As noted in the BBC piece on Shottle, one of the community members (who had, to me, identified himself as skeptical at best about the particulars of the Christian faith) said he felt that the church was important as the “symbol of goodness and truth” in the area. He was one of the most active founding members of FOSC, and attends the five yearly services–less because of specific Christian belief, but because of the pride in the group’s accomplishment, and for the fellowship with other members of this tenant farming community. Another marker of vibrancy is then
3. They are not fussy about the particulars of belief. Whoever is for them, is one of them.
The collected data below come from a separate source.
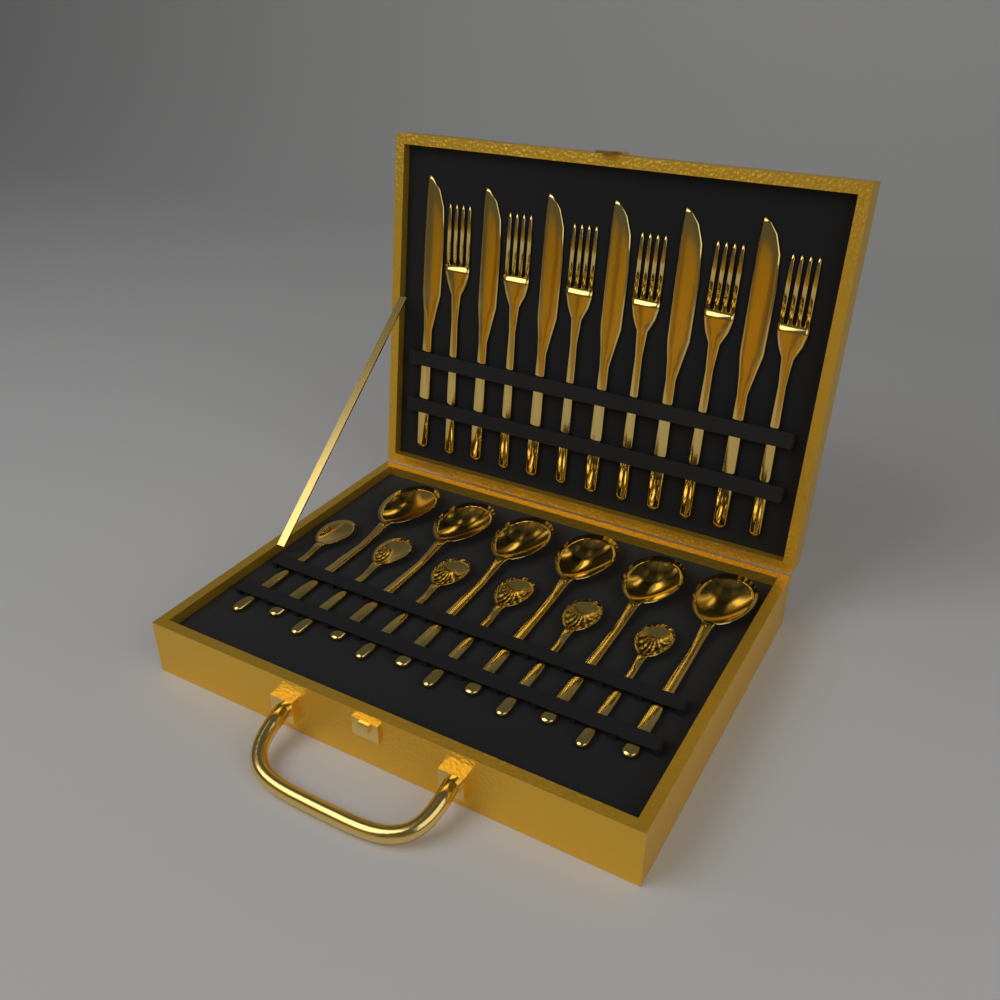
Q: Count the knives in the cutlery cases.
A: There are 6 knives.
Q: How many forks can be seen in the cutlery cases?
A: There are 6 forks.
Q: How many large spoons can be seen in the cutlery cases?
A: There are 6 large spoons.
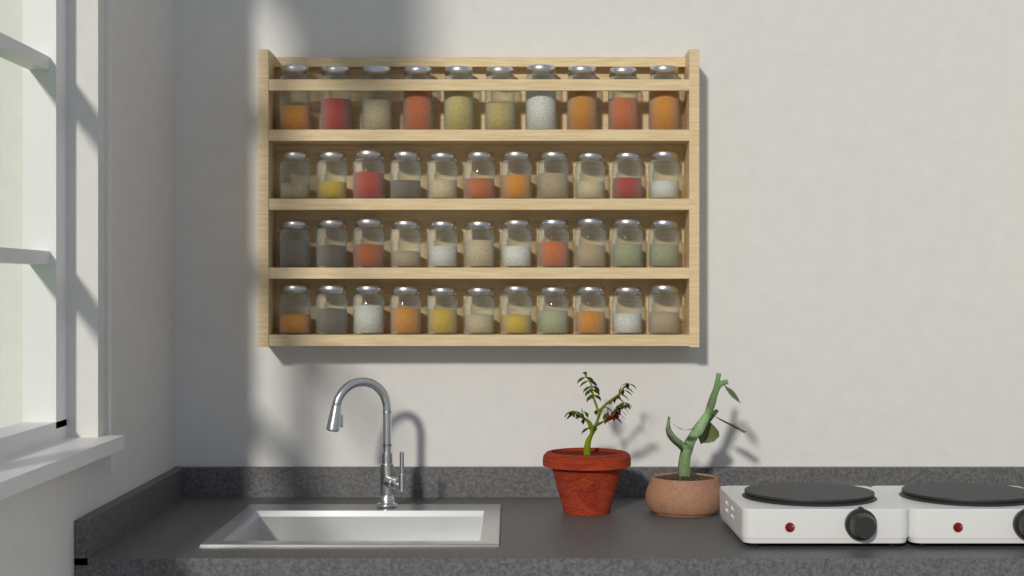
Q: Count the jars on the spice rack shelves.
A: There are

One thing the BBC report does not say is that the ownership of St Lawrence was in doubt–diocesan property records were destroyed by fire in the 1920s, and there was a question as to whether the church had ever been deeded to the Diocese of Derby (which was founded in 1927). The church was built in 1861 by the Duke of Devonshire (and would have been in another diocese at its founding), and there was no record of the land and building being transferred. So, when the diocese said it would close the building and sell the land, the congregants responded with “not sure you can.” When the diocese said it would not give the required “faculties” (documents permitting repairs and improvements to buildings owned by the diocese) to Shottle, the congregants said “not sure we need them”. When the diocese said it would not give money for the repairs to the building, the congregants said “we can do that ourselves.” And did. So, a fourth thing I think indicates the vitality of this congregation is
4. They are ready to challenge ecclesiastical authority.
Finally, the Friends of Shottle Church did not just raise money to fix their building for the present. They put some in trust so that future repairs could be made without delay, and at the same time, started looking around for other local charities to help. The fifth and final reason I admire the vibrancy of this tiny church that doesn’t hold Sunday services is
5. They have planned for their own future of service to a wider community than their own congregation. And they don’t equate the work of God in a place with the work done under the auspices of the church.
Numerical growth is unlikely in Shottle–fewer people are entering farming as an occupation, not enough to replace those who are retiring. The church is off any major road, and as I’ve indicated, does not have regular Sunday services. But it is a major presence in its community–the “symbol of goodness and truth”, as well as the gathering place for the whole community, Christian and otherwise.
Shottle was one of my best memories and favorite stories from Derbyshire. I think the five marks I’ve noted of this tiny community’s vibrancy can provide a model for churches of various sizes in other contexts. In my mind, it is very much an indicator of the direction the church of the 21st century needs to take.
*For various reasons, I have not been able to publish my work concerning the Diocese of Derby. If you wish to access it, please contact the diocesan office (linked above) and ask for the 2008 Clergy in Ministerial Context report.